EXERCISE DIRECTIONS:
Type out all the data below, word for word.

DATASET EXTRACT:
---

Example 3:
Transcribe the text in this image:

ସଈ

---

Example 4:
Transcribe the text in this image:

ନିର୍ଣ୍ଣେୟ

RESPONSE FOR THIS EXERCISE:
---

Example 3:
Transcribe the text in this image:

ସଈ

---

Example 4:
Transcribe the text in this image:

ନିର୍ଣ୍ଣେୟ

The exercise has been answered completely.